======== Supplied data

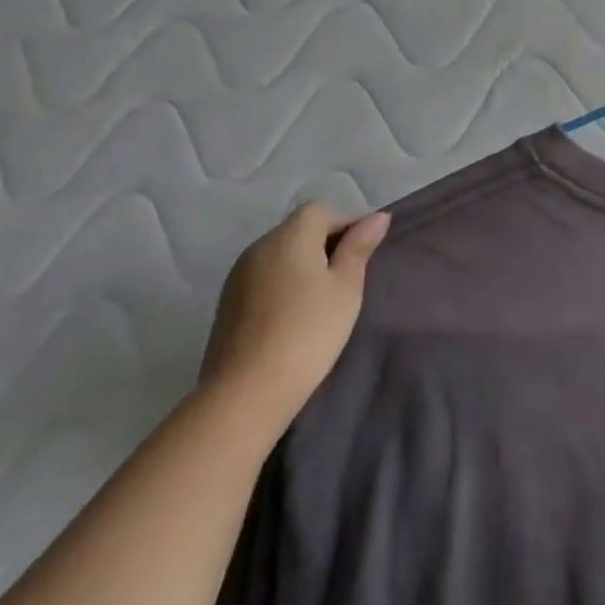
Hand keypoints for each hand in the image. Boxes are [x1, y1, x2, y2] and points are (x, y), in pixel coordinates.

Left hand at [199, 203, 390, 430]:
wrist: (246, 393)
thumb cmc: (309, 332)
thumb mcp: (346, 287)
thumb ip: (359, 247)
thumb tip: (377, 216)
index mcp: (289, 236)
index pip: (321, 210)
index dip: (345, 225)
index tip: (360, 258)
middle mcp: (259, 247)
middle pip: (298, 230)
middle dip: (324, 246)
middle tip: (345, 282)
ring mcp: (237, 276)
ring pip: (280, 255)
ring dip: (302, 267)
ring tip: (320, 302)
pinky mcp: (227, 303)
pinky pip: (263, 278)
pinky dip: (282, 286)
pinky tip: (292, 318)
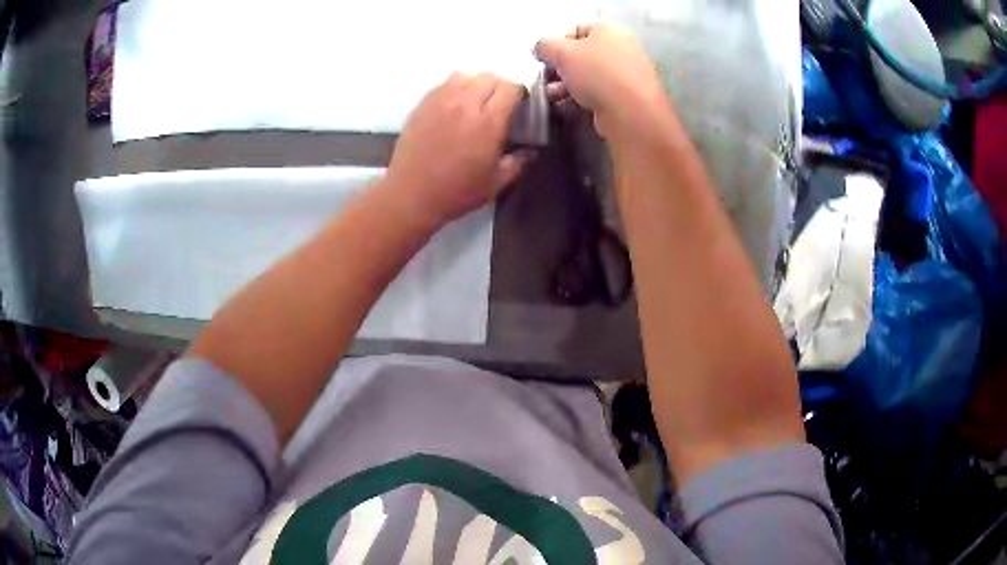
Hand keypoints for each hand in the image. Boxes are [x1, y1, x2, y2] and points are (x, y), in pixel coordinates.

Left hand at [384, 73, 529, 226]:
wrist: (411, 195)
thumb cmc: (457, 192)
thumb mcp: (495, 184)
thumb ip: (517, 163)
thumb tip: (532, 152)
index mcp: (487, 122)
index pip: (510, 88)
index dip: (519, 93)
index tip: (520, 104)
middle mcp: (464, 104)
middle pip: (488, 77)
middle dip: (499, 87)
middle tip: (498, 104)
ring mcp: (440, 101)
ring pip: (464, 76)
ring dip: (475, 84)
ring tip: (474, 101)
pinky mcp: (422, 105)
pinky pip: (443, 85)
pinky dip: (454, 89)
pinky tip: (453, 107)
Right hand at [535, 23, 669, 138]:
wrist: (630, 111)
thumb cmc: (597, 73)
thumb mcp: (561, 52)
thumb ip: (545, 45)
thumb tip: (539, 48)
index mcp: (610, 30)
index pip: (577, 30)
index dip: (558, 43)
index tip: (547, 58)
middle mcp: (623, 48)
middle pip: (584, 54)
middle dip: (562, 67)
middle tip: (548, 78)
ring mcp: (628, 72)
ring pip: (590, 74)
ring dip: (568, 83)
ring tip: (553, 94)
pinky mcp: (629, 96)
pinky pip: (601, 90)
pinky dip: (584, 95)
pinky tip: (570, 104)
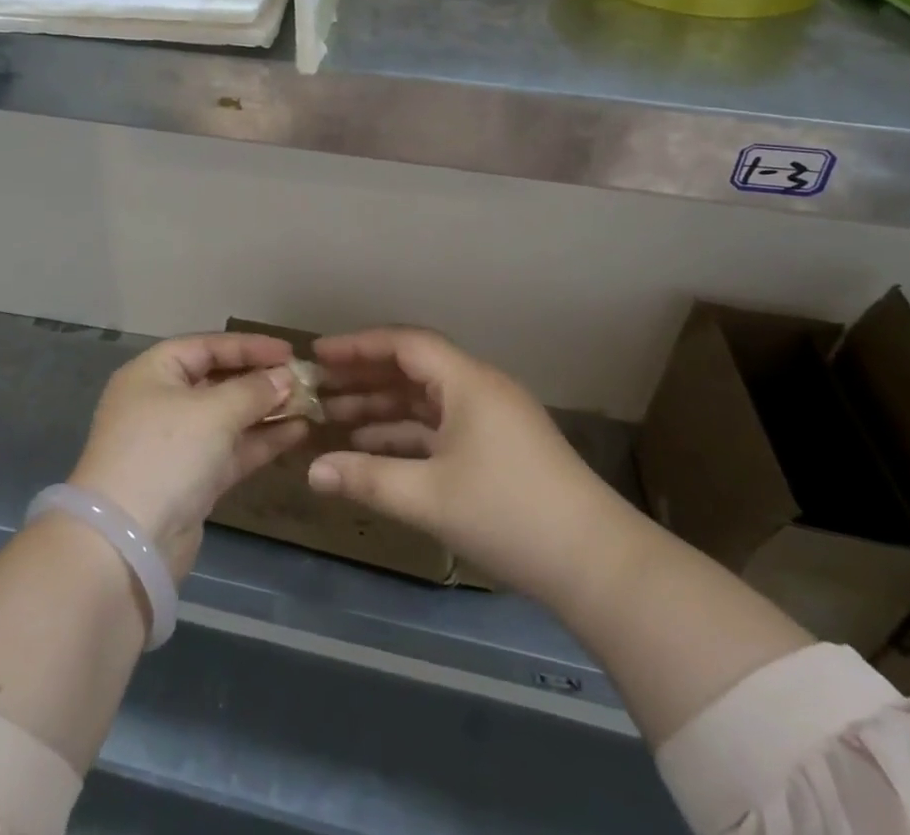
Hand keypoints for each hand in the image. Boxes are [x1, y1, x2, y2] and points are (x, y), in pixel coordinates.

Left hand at [70, 333, 309, 578]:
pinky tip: (297, 432)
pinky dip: (261, 440)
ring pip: (228, 417)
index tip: (290, 352)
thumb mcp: (213, 412)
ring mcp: (177, 443)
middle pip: (218, 380)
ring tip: (310, 404)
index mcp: (153, 372)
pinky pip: (231, 449)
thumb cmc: (165, 454)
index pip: (207, 346)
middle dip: (261, 379)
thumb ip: (253, 390)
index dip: (249, 346)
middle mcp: (162, 402)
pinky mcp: (192, 479)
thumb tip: (286, 377)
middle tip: (305, 380)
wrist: (127, 544)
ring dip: (266, 410)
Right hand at [306, 326, 608, 601]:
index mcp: (467, 382)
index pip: (404, 344)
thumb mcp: (430, 497)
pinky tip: (375, 450)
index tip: (319, 353)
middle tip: (320, 388)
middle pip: (412, 369)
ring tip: (336, 419)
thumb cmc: (509, 514)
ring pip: (426, 400)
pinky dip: (407, 433)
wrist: (597, 564)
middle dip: (365, 377)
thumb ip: (366, 479)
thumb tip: (311, 471)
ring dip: (383, 407)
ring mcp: (492, 418)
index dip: (358, 345)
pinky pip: (441, 426)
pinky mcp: (499, 447)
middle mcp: (479, 388)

================

**Task statement:** Up to and including the last line of the records above, print exactly every line from the one that contains "middle dip: (365, 377)" onward.

**Expected output:**
middle dip: (365, 377)
thumb ip: (366, 479)
thumb tip: (311, 471)
ring dip: (383, 407)
ring mcp: (492, 418)
index dip: (358, 345)
pinky pip: (441, 426)
pinky mcp: (499, 447)
middle mcp: (479, 388)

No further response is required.